=== Texte étudié ===
# mener / amener / emmener / ramener - choix du préfixe



## gvergara

Salut:
C'est peut-être une question trop génerale, mais je n'ai jamais pu trouver dans les livres de grammaire ou dans le dictionnaire quelle est la différence entre ces 4 verbes. J'ai tout essayé, mais je n'arrive pas à trouver une explication convaincante. J'espère que vous pourrez m'aider, merci.

Gonzalo

*Note des modérateurs :* Plusieurs fils ont été fusionnés pour créer celui-ci. Ce fil traite de la différence des verbes mis en titre. Si vous ne vous intéressez pas à la différence entre les préfixes de _mener_, mais à la différence entre _apporter_ et _amener_, ou _emporter_ et _emmener_, voir ce fil. Voir également le fil apporter / emporter / rapporter - choix du préfixe.


----------



## Agnès E.

*- Ramener* signifie amener vers soi ou vers quelque chose quelqu'un qui était loin ou parti.

=== Consignes de travail ===
Restituez sans la moindre modification le passage du fil sur le préfixe de mener qui va de « ## gvergara » jusqu'à « pourrez m'aider, merci. » inclus.

=== Données extraites ===
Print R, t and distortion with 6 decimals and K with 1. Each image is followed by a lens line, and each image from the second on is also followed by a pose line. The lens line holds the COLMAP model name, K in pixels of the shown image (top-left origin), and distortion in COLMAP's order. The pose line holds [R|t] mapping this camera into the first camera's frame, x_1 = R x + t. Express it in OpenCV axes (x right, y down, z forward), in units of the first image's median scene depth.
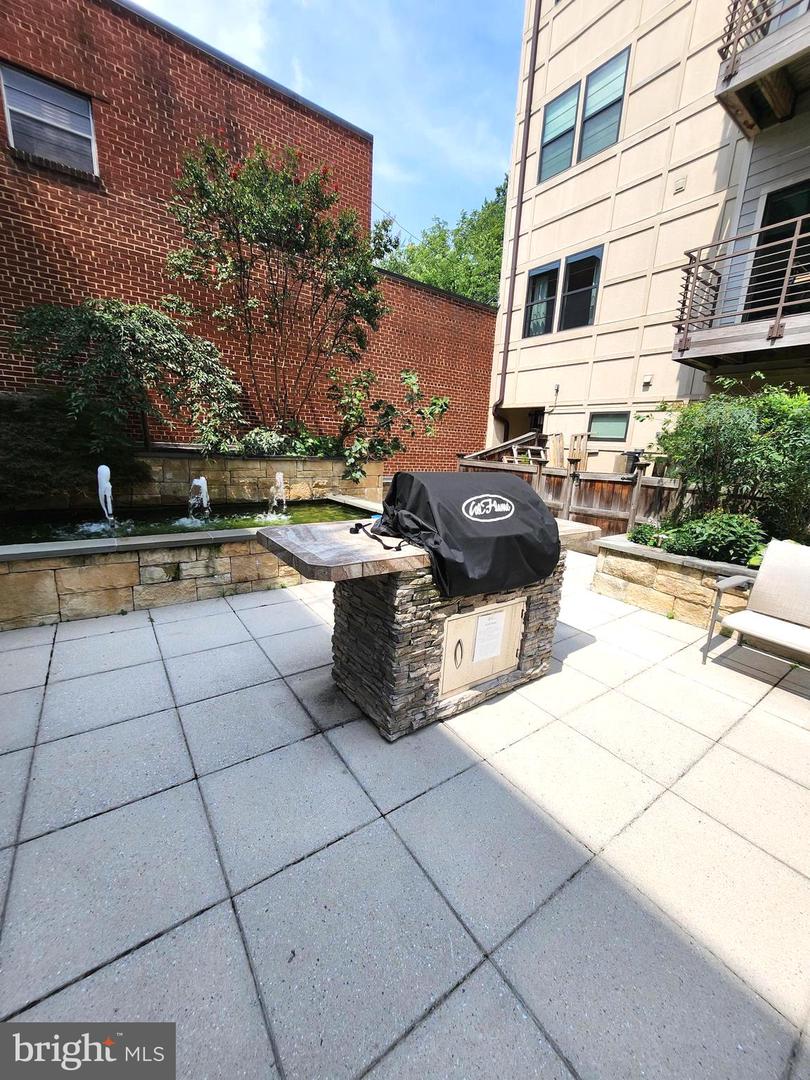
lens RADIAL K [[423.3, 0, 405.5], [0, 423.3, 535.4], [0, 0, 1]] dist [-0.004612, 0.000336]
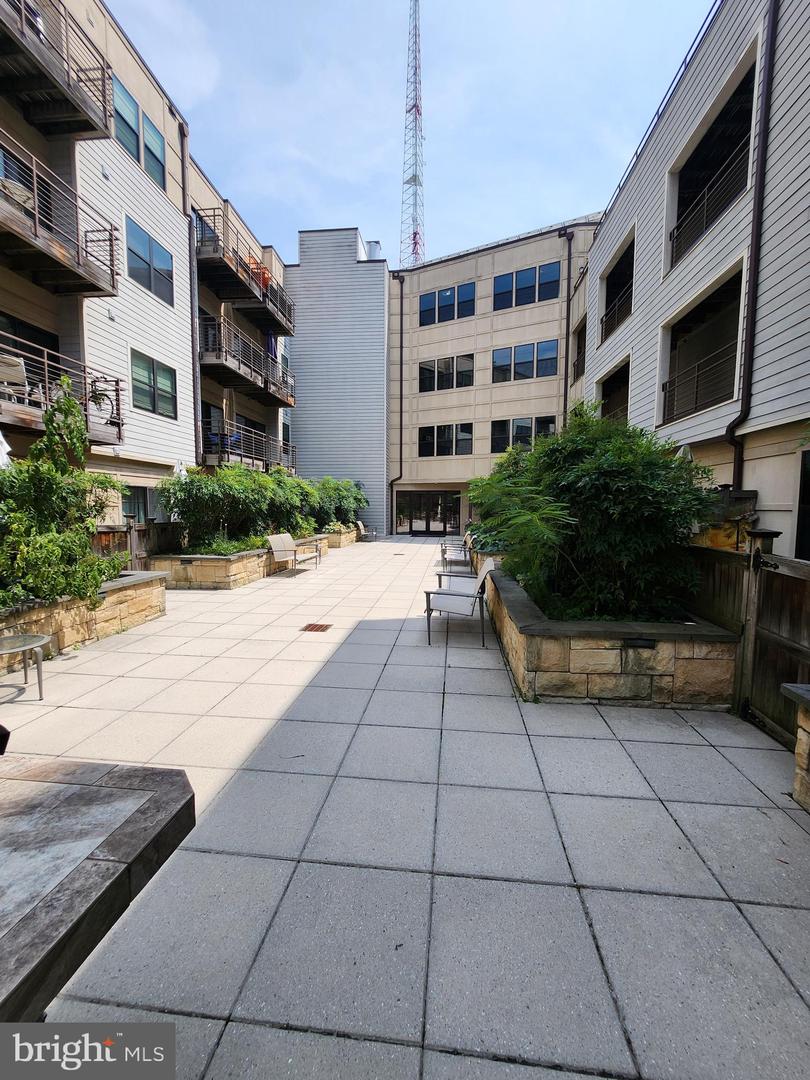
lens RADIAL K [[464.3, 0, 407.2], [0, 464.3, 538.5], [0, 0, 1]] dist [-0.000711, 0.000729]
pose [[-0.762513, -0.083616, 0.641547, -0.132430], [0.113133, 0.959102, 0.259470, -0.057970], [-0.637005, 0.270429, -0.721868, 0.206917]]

--

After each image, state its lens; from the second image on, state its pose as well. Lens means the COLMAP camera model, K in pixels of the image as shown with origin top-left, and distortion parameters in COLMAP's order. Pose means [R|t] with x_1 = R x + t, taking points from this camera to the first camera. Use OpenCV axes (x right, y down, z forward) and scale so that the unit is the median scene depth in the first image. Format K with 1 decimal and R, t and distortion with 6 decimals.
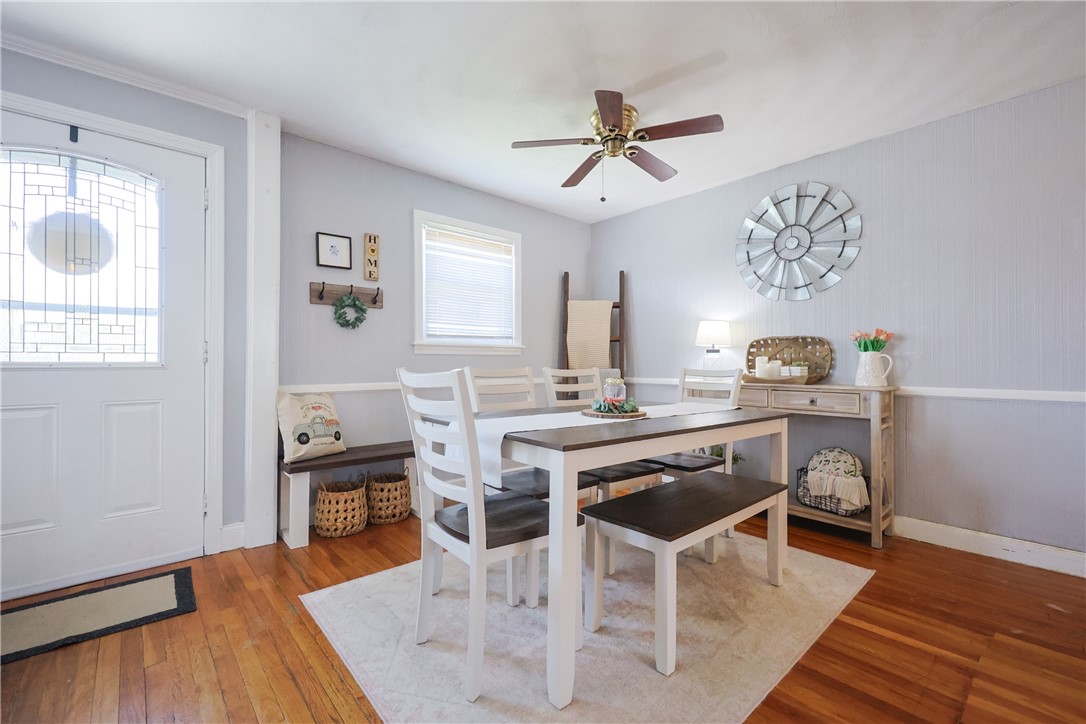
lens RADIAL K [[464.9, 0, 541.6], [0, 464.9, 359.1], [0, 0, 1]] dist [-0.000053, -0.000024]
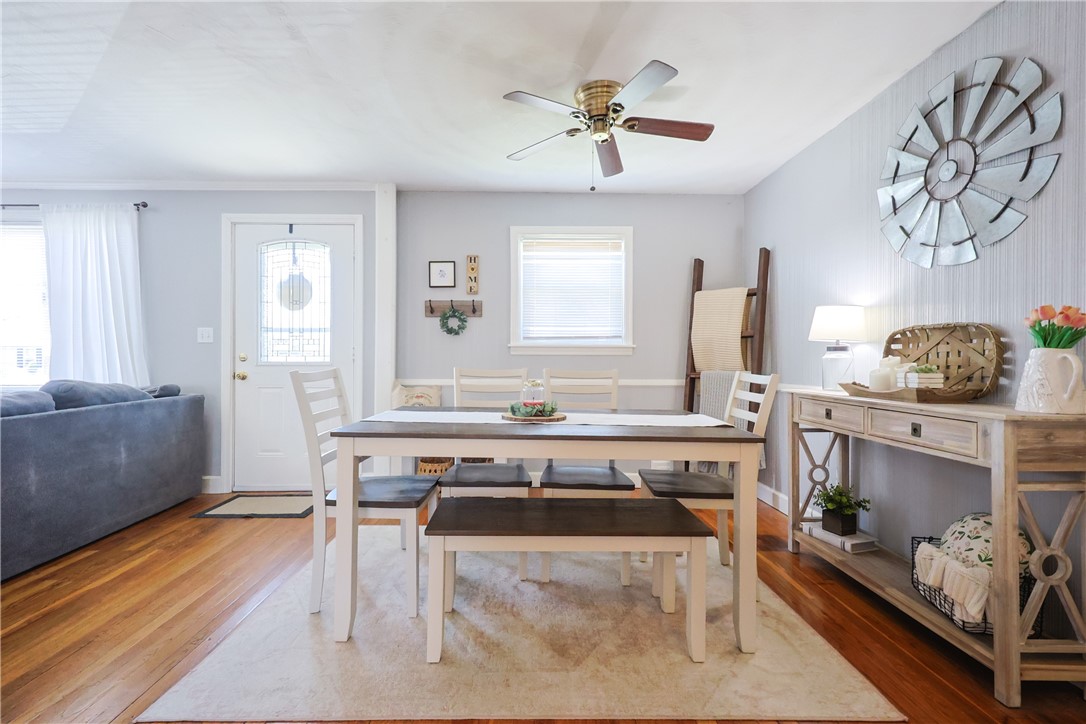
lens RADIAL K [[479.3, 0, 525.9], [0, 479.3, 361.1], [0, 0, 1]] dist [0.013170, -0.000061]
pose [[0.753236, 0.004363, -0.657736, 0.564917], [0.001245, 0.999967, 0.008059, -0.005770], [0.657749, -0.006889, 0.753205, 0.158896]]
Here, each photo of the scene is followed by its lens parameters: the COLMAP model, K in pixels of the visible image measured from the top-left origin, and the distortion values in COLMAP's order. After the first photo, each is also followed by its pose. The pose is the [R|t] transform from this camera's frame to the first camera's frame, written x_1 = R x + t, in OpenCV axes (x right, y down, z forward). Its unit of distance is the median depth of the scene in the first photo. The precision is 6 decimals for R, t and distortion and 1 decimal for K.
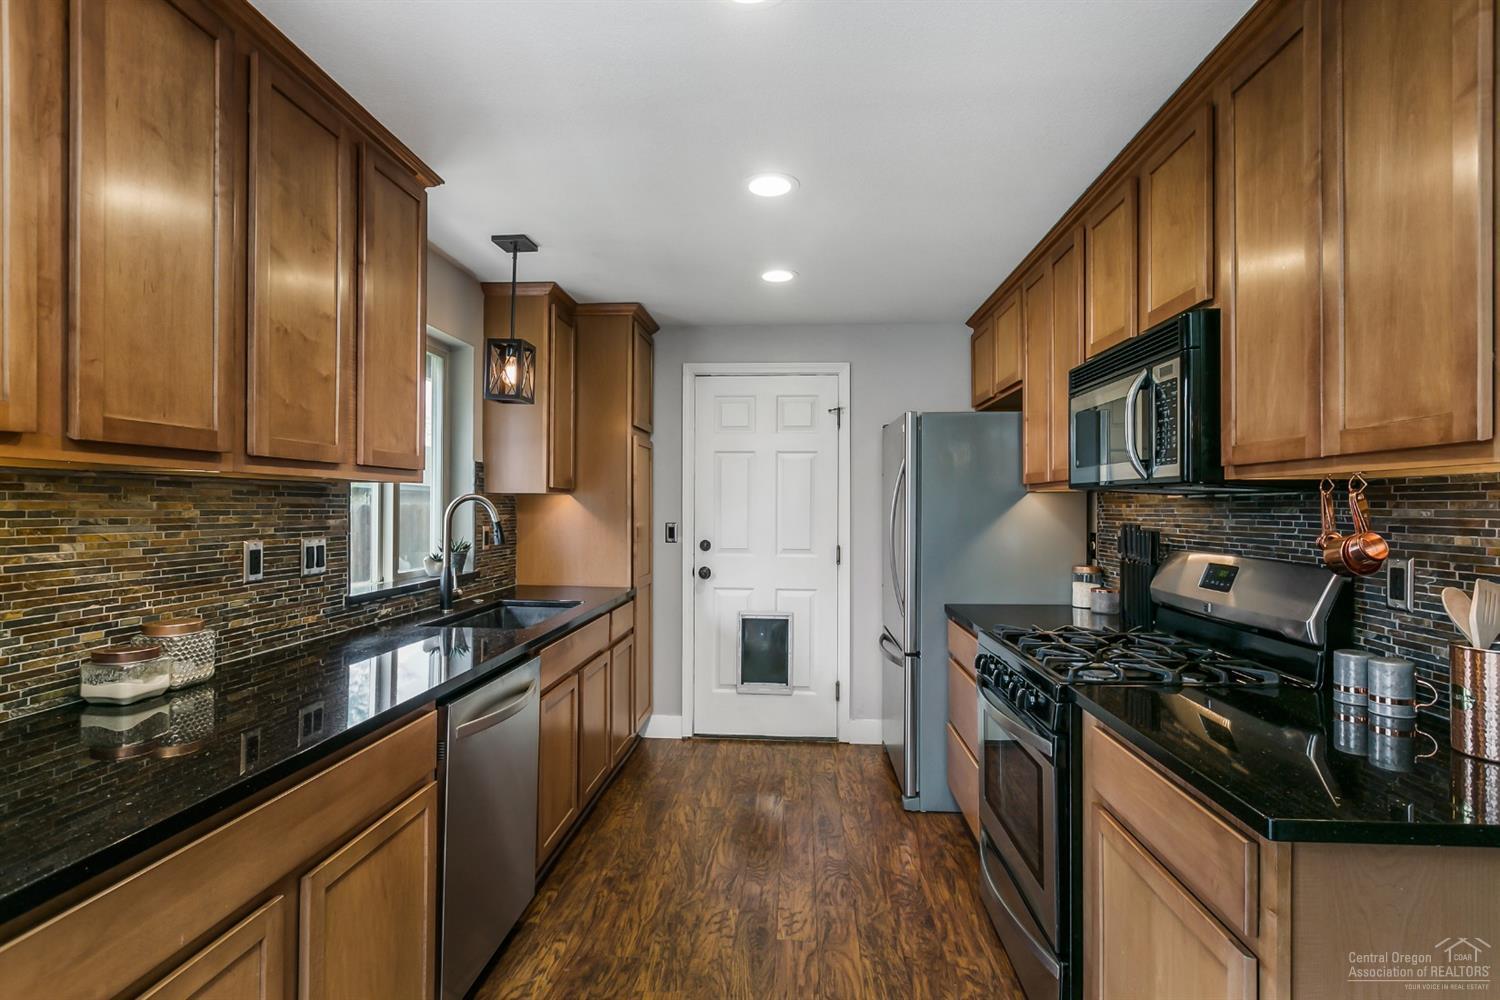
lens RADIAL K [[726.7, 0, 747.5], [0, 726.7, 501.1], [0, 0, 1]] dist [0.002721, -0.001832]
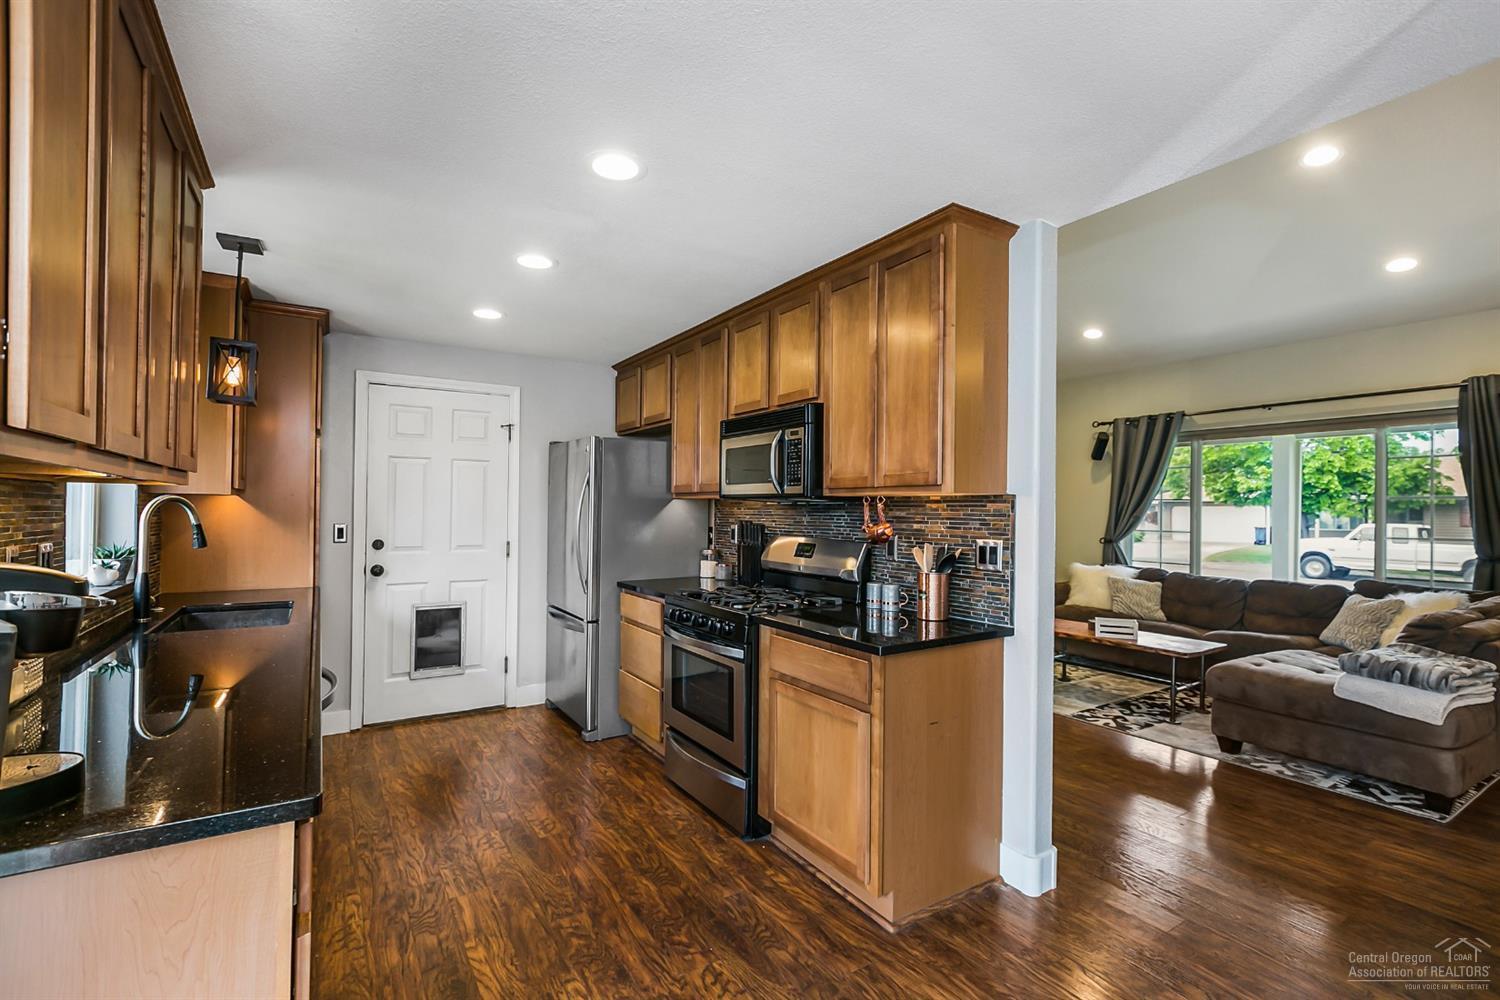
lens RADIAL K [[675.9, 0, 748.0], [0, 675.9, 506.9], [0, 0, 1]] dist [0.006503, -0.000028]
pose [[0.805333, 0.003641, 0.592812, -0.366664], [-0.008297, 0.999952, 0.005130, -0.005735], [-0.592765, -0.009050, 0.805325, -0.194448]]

=== Corrigé ===
## gvergara

Salut:
C'est peut-être une question trop génerale, mais je n'ai jamais pu trouver dans les livres de grammaire ou dans le dictionnaire quelle est la différence entre ces 4 verbes. J'ai tout essayé, mais je n'arrive pas à trouver une explication convaincante. J'espère que vous pourrez m'aider, merci.